Prediction of mild parkinsonism revealed by neural oscillatory changes and machine learning

Abstract

Neural oscillatory changes within and across different frequency bands are thought to underlie motor dysfunction in Parkinson's disease (PD) and may serve as biomarkers for closed-loop deep brain stimulation (DBS) approaches. Here, we used neural oscillatory signals derived from chronically implanted cortical and subcortical electrode arrays as features to train machine learning algorithms to discriminate between naive and mild PD states in a nonhuman primate model. Local field potential (LFP) data were collected over several months from a 12-channel subdural electrocorticography (ECoG) grid and a 6-channel custom array implanted in the subthalamic nucleus (STN). Relative to the naive state, the PD state showed elevated primary motor cortex (M1) and STN power in the beta, high gamma, and high-frequency oscillation (HFO) bands and decreased power in the delta band. Theta power was found to be decreased in STN but not M1. In the PD state there was elevated beta-HFO phase-amplitude coupling (PAC) in the STN. We applied machine learning with support vector machines with radial basis function (SVM-RBF) kernel and k-nearest neighbors (KNN) classifiers trained by features related to power and PAC changes to discriminate between the naive and mild states. Our results show that the most predictive feature of parkinsonism in the STN was high beta (∼86% accuracy), whereas it was HFO in M1 (∼98% accuracy). A feature fusion approach outperformed every individual feature, particularly in the M1, where ∼98% accuracy was achieved with both classifiers. Overall, our data demonstrate the ability to use various frequency band power to classify the clinical state and are also beneficial in developing closed-loop DBS therapeutic approaches.NEW & NOTEWORTHY Neurophysiological biomarkers that correlate with motor symptoms or disease severity are vital to improve our understanding of the pathophysiology in Parkinson's disease (PD) and for the development of more effective treatments, including deep brain stimulation (DBS). This work provides direct insight into the application of these biomarkers in training classifiers to discriminate between brain states, which is a first step toward developing closed-loop DBS systems.

Keywords: Parkinson’s disease; machine learning; phase-amplitude coupling; spectral changes.

Fig. 1.

Electrode configuration. A: coregistered preoperative MRI and postoperative computer tomography (CT) depicting the trajectory and location of the deep brain stimulation (DBS) lead targeting the subthalamic nucleus (STN) (coronal view, center of contact region of DBS lead marked with a red star).
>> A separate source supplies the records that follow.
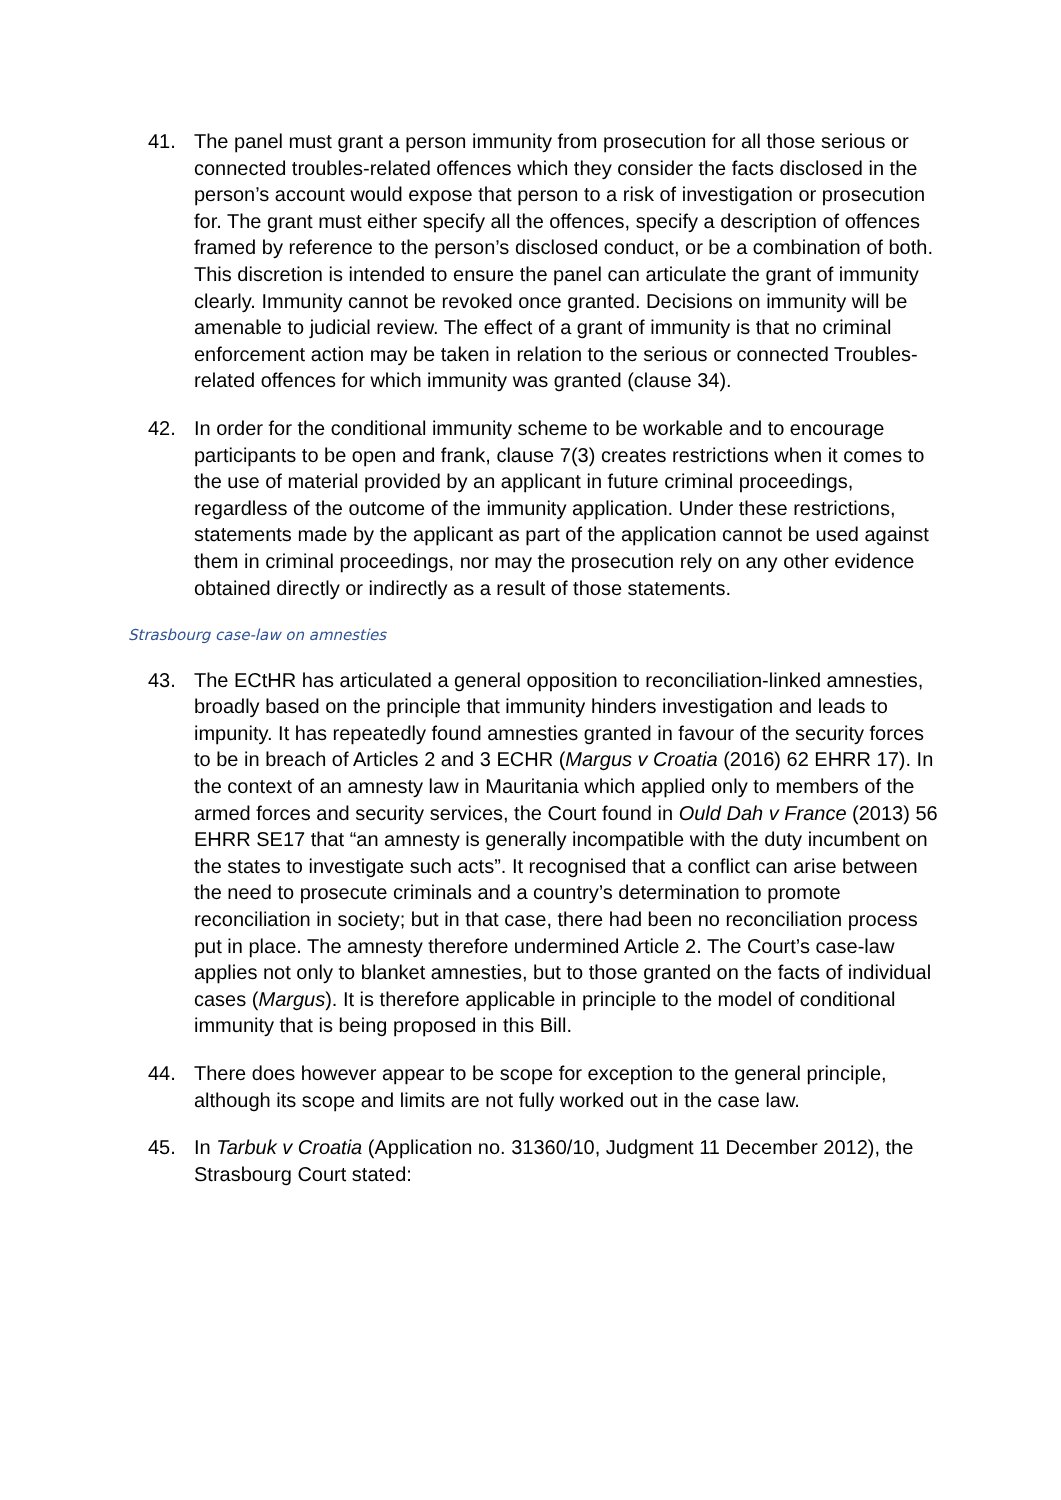41. The panel must grant a person immunity from prosecution for all those serious or connected troubles-related offences which they consider the facts disclosed in the person’s account would expose that person to a risk of investigation or prosecution for. The grant must either specify all the offences, specify a description of offences framed by reference to the person’s disclosed conduct, or be a combination of both. This discretion is intended to ensure the panel can articulate the grant of immunity clearly. Immunity cannot be revoked once granted. Decisions on immunity will be amenable to judicial review. The effect of a grant of immunity is that no criminal enforcement action may be taken in relation to the serious or connected Troubles-related offences for which immunity was granted (clause 34).
42. In order for the conditional immunity scheme to be workable and to encourage participants to be open and frank, clause 7(3) creates restrictions when it comes to the use of material provided by an applicant in future criminal proceedings, regardless of the outcome of the immunity application. Under these restrictions, statements made by the applicant as part of the application cannot be used against them in criminal proceedings, nor may the prosecution rely on any other evidence obtained directly or indirectly as a result of those statements.
Strasbourg case-law on amnesties
43. The ECtHR has articulated a general opposition to reconciliation-linked amnesties, broadly based on the principle that immunity hinders investigation and leads to impunity. It has repeatedly found amnesties granted in favour of the security forces to be in breach of Articles 2 and 3 ECHR (Margus v Croatia (2016) 62 EHRR 17). In the context of an amnesty law in Mauritania which applied only to members of the armed forces and security services, the Court found in Ould Dah v France (2013) 56 EHRR SE17 that “an amnesty is generally incompatible with the duty incumbent on the states to investigate such acts”. It recognised that a conflict can arise between the need to prosecute criminals and a country’s determination to promote reconciliation in society; but in that case, there had been no reconciliation process put in place. The amnesty therefore undermined Article 2. The Court’s case-law applies not only to blanket amnesties, but to those granted on the facts of individual cases (Margus). It is therefore applicable in principle to the model of conditional immunity that is being proposed in this Bill.
44. There does however appear to be scope for exception to the general principle, although its scope and limits are not fully worked out in the case law.
45. In Tarbuk v Croatia (Application no. 31360/10, Judgment 11 December 2012), the Strasbourg Court stated: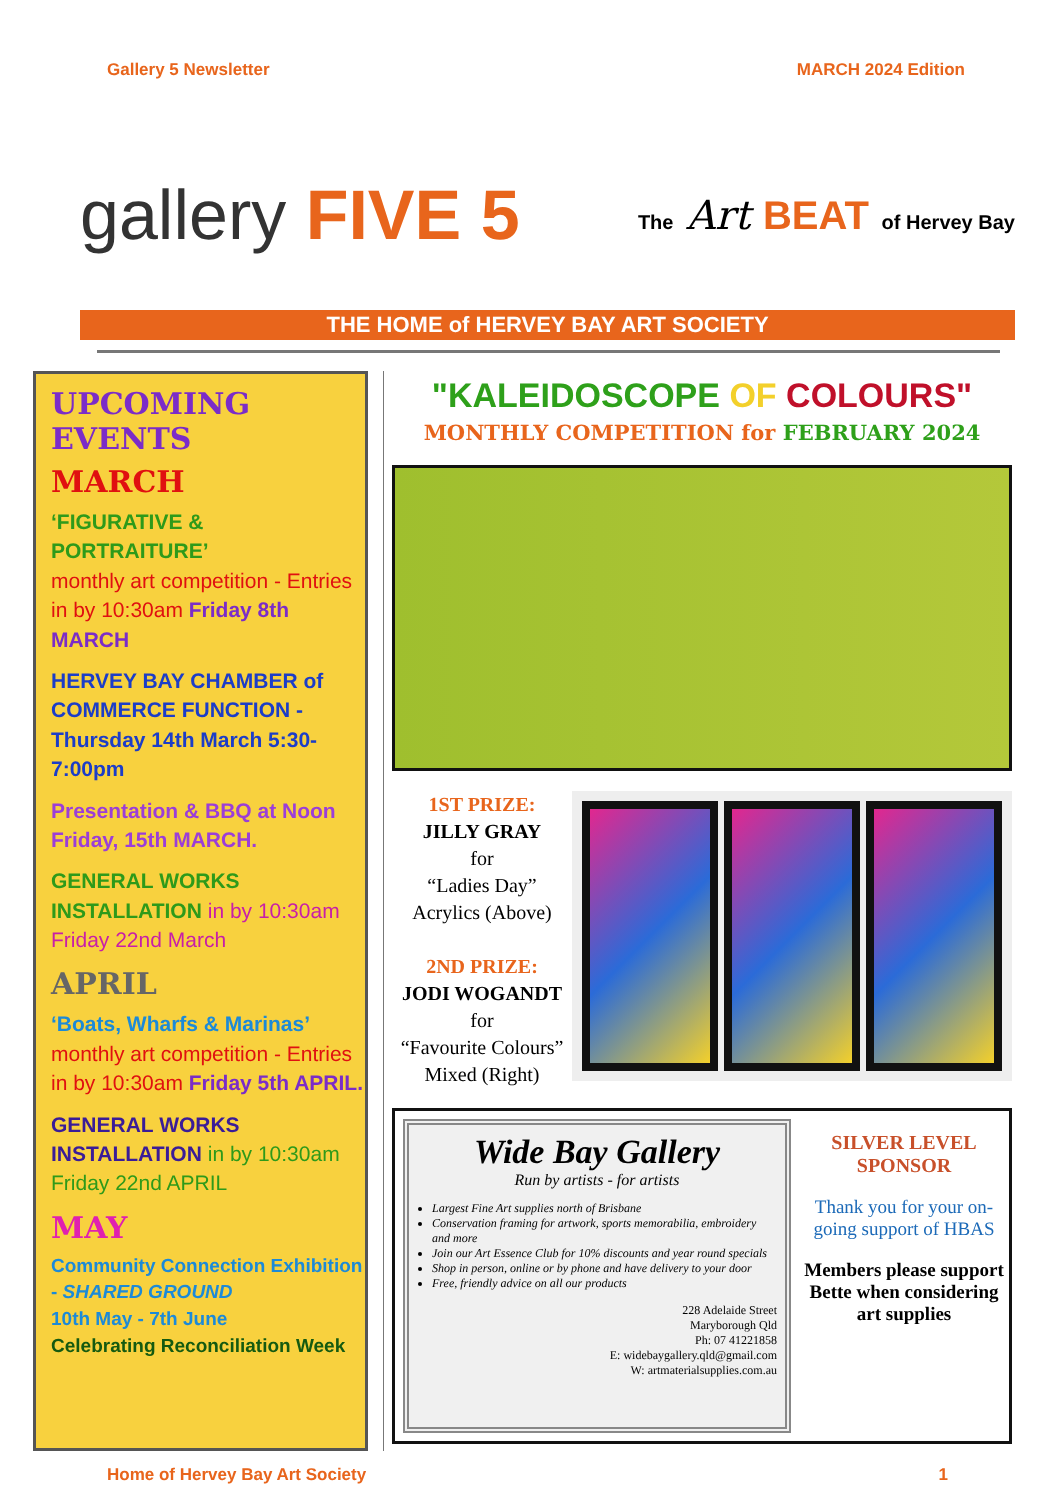Gallery 5 Newsletter MARCH 2024 Edition
gallery FIVE 5
The Art BEAT of Hervey Bay
THE HOME of HERVEY BAY ART SOCIETY
UPCOMING EVENTS
MARCH
‘FIGURATIVE & PORTRAITURE’
monthly art competition - Entries in by 10:30am Friday 8th MARCH
HERVEY BAY CHAMBER of COMMERCE FUNCTION - Thursday 14th March 5:30-7:00pm
Presentation & BBQ at Noon Friday, 15th MARCH.
GENERAL WORKS INSTALLATION in by 10:30am Friday 22nd March
APRIL
‘Boats, Wharfs & Marinas’
monthly art competition - Entries in by 10:30am Friday 5th APRIL.
GENERAL WORKS INSTALLATION in by 10:30am Friday 22nd APRIL
MAY
Community Connection Exhibition - SHARED GROUND
10th May - 7th June
Celebrating Reconciliation Week
"KALEIDOSCOPE OF COLOURS"
MONTHLY COMPETITION for FEBRUARY 2024
1ST PRIZE:
JILLY GRAY
for
“Ladies Day”
Acrylics (Above)
2ND PRIZE:
JODI WOGANDT
for
“Favourite Colours”
Mixed (Right)
Wide Bay Gallery
Run by artists - for artists
Largest Fine Art supplies north of Brisbane
Conservation framing for artwork, sports memorabilia, embroidery and more
Join our Art Essence Club for 10% discounts and year round specials
Shop in person, online or by phone and have delivery to your door
Free, friendly advice on all our products
228 Adelaide Street
Maryborough Qld
Ph: 07 41221858
E: widebaygallery.qld@gmail.com
W: artmaterialsupplies.com.au
SILVER LEVEL SPONSOR
Thank you for your on-going support of HBAS
Members please support Bette when considering art supplies
Home of Hervey Bay Art Society 1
B: lead that was placed in STN. C: the relative location of the electrocorticography (ECoG) array over the ipsilateral hemisphere (sagittal view, contacts highlighted in yellow). Both images reflect coregistration of preoperative MRI and postoperative CT. D: 3-dimensional (3-D) reconstruction of cortex and ECoG array [primary motor cortex (M1) local field potentials (LFPs) were derived from bipolar rereferencing of sites 31 and 23].

Fig. 2.

Procedure of data analysis. A: we record local field potentials (LFPs) from the cortex and the subthalamic nucleus (STN), after which these data are preprocessed by bipolar rereferencing, band-pass filtering, and artifact rejection. B: feature extraction via phase-amplitude coupling (PAC) and power spectral density (PSD) of specific frequency bands is performed. PD, parkinsonian. C: features are used for PSD and PAC-based classifier training [support vector machines with radial basis function (SVM-RBF) kernel and k-nearest neighbors (KNN)]. D: finally, classification accuracy is evaluated.

Fig. 3.

Local field potential (LFP) power spectra in the low- and high-frequency bands: primary motor cortex (M1) LFP data (A) and subthalamic nucleus (STN) LFP data (B) in both the naive and parkinsonian (PD) states.

Fig. 4.

Summary statistics of the changes in oscillatory activity and phase-amplitude coupling (PAC) due to parkinsonism. A: effect of parkinsonism on the power spectral densities (PSDs) and PAC in subthalamic nucleus (STN). B: effect of parkinsonism on the PSDs and PAC in primary motor cortex (M1). ***Significance bars represent P < 0.05, Mann–Whitney–Wilcoxon test, corrected for multiple comparisons. HFO, high-frequency oscillation; PD, parkinsonian; STN, subthalamic nucleus.

Fig. 5.

Classification results. A and B: the results of the support vector machines with radial basis function (SVM-RBF) and k-nearest neighbors (KNN) classifiers for the discrimination of various features in the naive and parkinsonian (PD) states based on local field potential (LFP) recordings from primary motor cortex (M1, A) and subthalamic nucleus (STN, B) brain areas. Error bars indicate the 95% confidence interval. C and D: receiver operating characteristic (ROC) curves for both KNN and SVM-RBF for the STN (C) and M1 (D) pooled features that attained the highest classification accuracy among all the comparisons in discriminating between the naive and PD states. HFO, high-frequency oscillation; PAC, phase-amplitude coupling; PSD, power spectral density.